Ответьте по фрагменту текста на три вопроса:
1. Какая газета недавно утверждала, что пример марксизма опровергает «наши рассуждения»?
2. Сколько, по словам текста, максимум человек из ста тысяч немецких рабочих знают «Капитал»?
3. Откуда рядовой редактор социал-демократической газеты приходит в помещение своей редакции?

====== ФРАГМЕНТ ТЕКСТА

И пусть не говорят нам (как это сделала недавно одна
берлинская газета из лагеря дейч-национале), будто пример
марксизма и главного сочинения Карла Маркса опровергает наши
рассуждения. Нет ничего более поверхностного, как это ошибочное
утверждение. Свое гигантское влияние на массу марксизм на деле
получил не благодаря тем его печатным произведениям, в которых
изложено формальное учение еврейской мысли, а исключительно
благодаря грандиозной устной пропаганде, которая воздействует
на массы уже в течение многих лет. Можно ручаться, что из ста
тысяч немецких рабочих максимум сто человек знают Марксов
"Капитал". Это сочинение изучается главным образом только
интеллигенцией и в особенности евреями, а вовсе не широкой
массой сторонников марксизма из низших слоев народа. Да
сочинение это и написано вовсе не для широких масс, а
исключительно для еврейских руководителей, обслуживающих машину
еврейских захватов. В качестве топлива для всей этой машины
марксисты употребляют совсем другой материал, а именно:
ежедневную прессу. Марксистская ежедневная пресса радикально
отличается от буржуазной тем, что в марксистских газетах
пишут агитаторы, а буржуазную, с позволения сказать, агитацию
ведут писаки. Рядовой редактор социал-демократической
газеты приходит в помещение своей редакции прямо с народного
собрания. Он знает свою паству превосходно. Буржуазный же
писака вообще редко расстается со своим кабинетом. На народные
собрания он не ходит вовсе. А если и придет туда, то тут же
заболеет от одного плохого воздуха. Вот почему его печатное
слово остается совершенно беспомощным и бессильно оказывать
влияние на широкие массы.
Миллионы сторонников из числа рабочих марксизму дали не
печатные произведения марксистских отцов церкви, а неутомимая и
поистине грандиозная пропагандистская работа десятков тысяч
неутомимых агитаторов, начиная с самых крупных апостолов травли
и кончая мелкими чиновниками профсоюзов, мелкими секретарями и
дискуссионными ораторами.

============
====== ИСХОДНЫЕ ДАННЫЕ

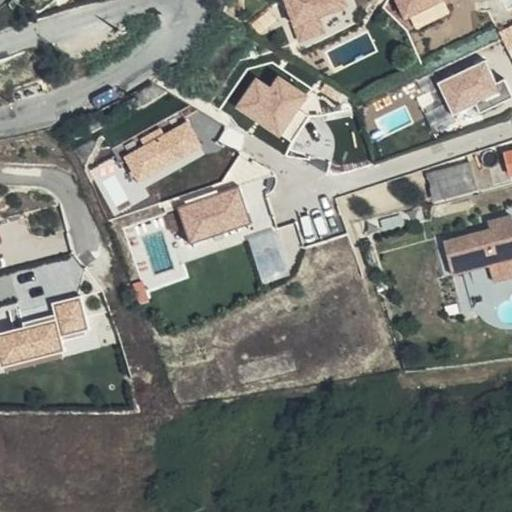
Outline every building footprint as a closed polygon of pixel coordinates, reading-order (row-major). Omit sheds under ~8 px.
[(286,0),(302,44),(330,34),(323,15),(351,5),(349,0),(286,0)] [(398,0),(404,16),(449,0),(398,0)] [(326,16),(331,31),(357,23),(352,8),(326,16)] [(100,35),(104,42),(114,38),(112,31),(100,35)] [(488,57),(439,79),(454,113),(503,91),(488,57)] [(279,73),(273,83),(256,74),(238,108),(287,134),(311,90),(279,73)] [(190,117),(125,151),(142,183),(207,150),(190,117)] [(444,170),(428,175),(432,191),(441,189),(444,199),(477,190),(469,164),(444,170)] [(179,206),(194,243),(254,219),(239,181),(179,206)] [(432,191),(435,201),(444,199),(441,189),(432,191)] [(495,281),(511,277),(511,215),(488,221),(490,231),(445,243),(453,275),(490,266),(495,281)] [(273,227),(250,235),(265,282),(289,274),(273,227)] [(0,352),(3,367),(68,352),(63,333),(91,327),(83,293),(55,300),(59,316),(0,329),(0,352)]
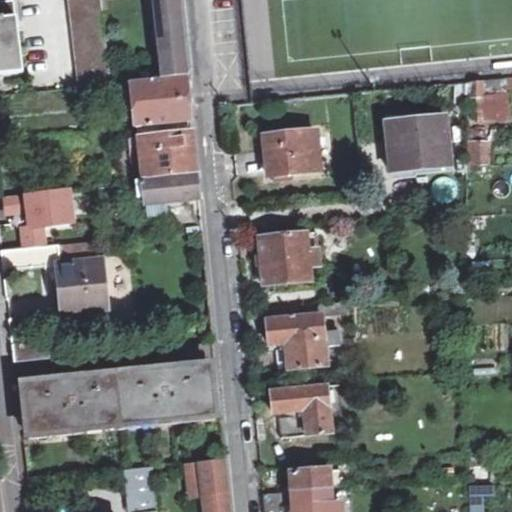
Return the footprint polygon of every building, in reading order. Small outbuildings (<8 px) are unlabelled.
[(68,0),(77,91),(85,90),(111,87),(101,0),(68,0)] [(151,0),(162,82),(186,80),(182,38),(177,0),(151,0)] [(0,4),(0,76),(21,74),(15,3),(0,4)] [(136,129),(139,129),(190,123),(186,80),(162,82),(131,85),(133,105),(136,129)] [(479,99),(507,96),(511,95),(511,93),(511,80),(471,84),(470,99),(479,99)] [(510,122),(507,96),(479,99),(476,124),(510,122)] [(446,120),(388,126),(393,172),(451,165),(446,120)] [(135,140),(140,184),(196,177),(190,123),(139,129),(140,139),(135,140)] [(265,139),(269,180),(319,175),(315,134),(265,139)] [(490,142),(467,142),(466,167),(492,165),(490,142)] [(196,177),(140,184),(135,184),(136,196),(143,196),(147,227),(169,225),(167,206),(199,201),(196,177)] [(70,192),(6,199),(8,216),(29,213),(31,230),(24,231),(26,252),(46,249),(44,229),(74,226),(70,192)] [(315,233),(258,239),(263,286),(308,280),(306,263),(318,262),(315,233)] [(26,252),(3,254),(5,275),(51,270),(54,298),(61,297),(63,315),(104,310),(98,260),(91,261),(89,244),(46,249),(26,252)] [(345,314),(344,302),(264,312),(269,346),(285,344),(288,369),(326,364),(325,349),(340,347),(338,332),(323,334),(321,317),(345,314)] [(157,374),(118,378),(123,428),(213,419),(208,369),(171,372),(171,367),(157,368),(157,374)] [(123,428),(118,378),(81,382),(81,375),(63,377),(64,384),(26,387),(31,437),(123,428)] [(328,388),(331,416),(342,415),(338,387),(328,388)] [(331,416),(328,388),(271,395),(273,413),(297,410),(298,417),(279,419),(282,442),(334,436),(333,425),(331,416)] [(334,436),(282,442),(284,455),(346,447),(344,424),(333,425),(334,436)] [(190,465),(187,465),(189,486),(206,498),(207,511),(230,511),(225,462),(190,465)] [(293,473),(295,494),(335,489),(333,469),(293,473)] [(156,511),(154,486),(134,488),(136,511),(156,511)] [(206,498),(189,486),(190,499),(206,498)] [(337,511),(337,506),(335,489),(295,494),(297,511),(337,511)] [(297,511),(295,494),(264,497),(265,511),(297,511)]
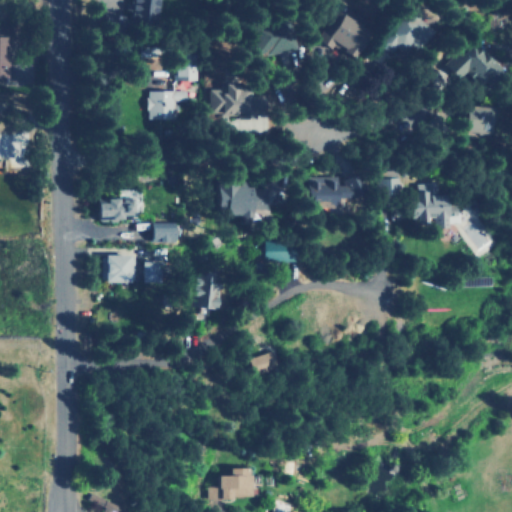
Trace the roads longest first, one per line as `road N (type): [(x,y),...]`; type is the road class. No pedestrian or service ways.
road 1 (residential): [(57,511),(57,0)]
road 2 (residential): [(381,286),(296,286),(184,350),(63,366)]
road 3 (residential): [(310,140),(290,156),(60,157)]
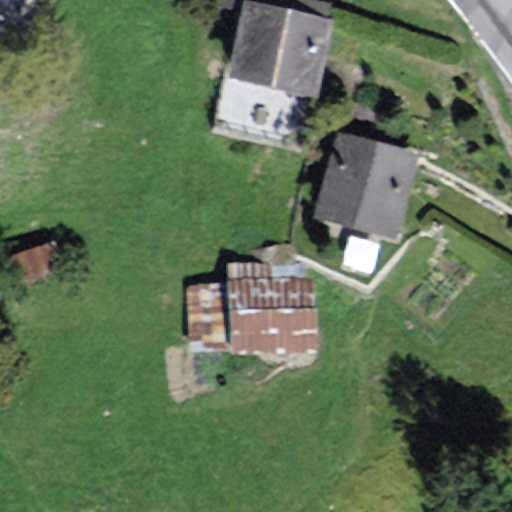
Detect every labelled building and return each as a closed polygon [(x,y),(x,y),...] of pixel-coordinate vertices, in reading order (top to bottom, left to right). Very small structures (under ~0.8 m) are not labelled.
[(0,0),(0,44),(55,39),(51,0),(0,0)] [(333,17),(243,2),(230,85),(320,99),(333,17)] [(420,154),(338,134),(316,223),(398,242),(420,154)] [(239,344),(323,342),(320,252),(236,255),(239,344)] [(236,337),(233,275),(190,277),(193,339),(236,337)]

============
====== ИСХОДНЫЕ ДАННЫЕ

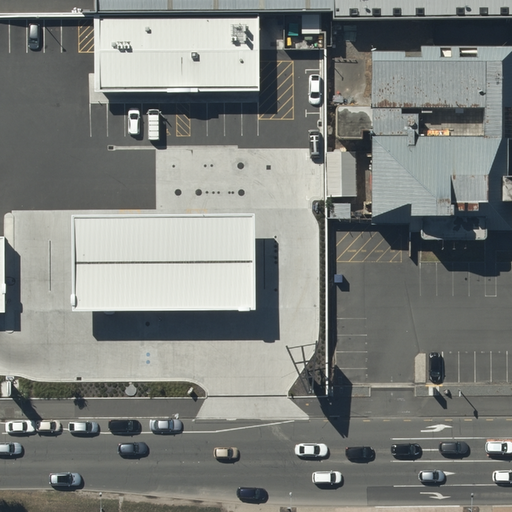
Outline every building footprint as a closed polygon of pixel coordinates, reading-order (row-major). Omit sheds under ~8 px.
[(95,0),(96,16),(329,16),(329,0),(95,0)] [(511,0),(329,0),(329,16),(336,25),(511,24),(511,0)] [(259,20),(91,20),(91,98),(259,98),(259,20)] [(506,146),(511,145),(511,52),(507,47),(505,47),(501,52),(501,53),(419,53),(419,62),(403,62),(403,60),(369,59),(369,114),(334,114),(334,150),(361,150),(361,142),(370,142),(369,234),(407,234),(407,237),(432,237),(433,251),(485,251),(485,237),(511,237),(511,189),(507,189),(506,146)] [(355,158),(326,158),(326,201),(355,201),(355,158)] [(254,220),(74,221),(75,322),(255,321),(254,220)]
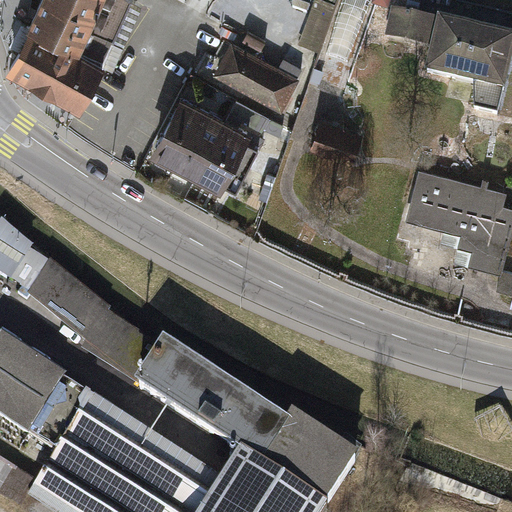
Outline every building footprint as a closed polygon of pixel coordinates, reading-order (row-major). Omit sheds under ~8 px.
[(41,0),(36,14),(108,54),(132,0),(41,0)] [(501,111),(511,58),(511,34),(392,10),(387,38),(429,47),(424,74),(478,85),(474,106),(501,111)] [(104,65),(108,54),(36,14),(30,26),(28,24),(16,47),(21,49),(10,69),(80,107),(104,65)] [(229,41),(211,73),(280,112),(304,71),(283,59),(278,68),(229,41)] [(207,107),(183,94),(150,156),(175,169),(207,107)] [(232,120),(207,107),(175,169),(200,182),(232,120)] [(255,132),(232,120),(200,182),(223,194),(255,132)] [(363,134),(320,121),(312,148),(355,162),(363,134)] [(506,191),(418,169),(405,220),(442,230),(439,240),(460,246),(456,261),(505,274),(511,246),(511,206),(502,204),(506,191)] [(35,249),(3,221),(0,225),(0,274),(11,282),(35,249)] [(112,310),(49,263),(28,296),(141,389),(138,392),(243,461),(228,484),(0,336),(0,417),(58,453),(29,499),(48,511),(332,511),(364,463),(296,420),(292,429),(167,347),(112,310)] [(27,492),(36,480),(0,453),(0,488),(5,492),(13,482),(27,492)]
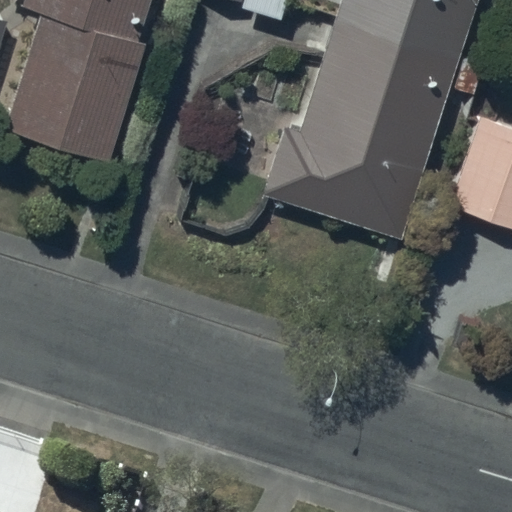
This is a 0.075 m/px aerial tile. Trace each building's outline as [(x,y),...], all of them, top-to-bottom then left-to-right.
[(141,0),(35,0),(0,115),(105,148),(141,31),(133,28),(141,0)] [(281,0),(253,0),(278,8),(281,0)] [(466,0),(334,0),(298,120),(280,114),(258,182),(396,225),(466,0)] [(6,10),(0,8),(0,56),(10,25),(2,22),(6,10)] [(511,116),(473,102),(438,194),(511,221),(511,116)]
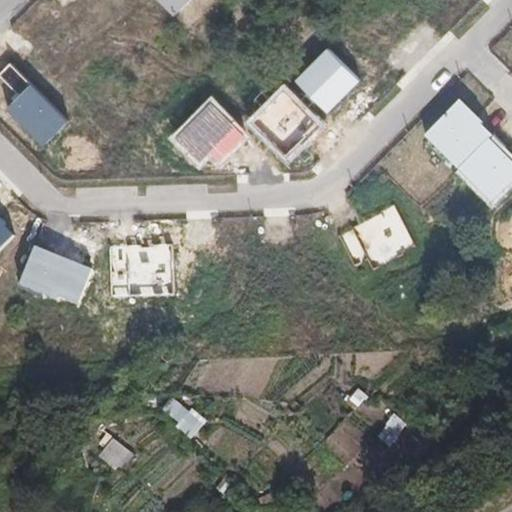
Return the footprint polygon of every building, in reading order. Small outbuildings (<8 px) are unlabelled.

============

• _ОТВЕТ_
1. Одна берлинская газета из лагеря дейч-национале.
2. Сто человек.
3. Прямо с народного собрания.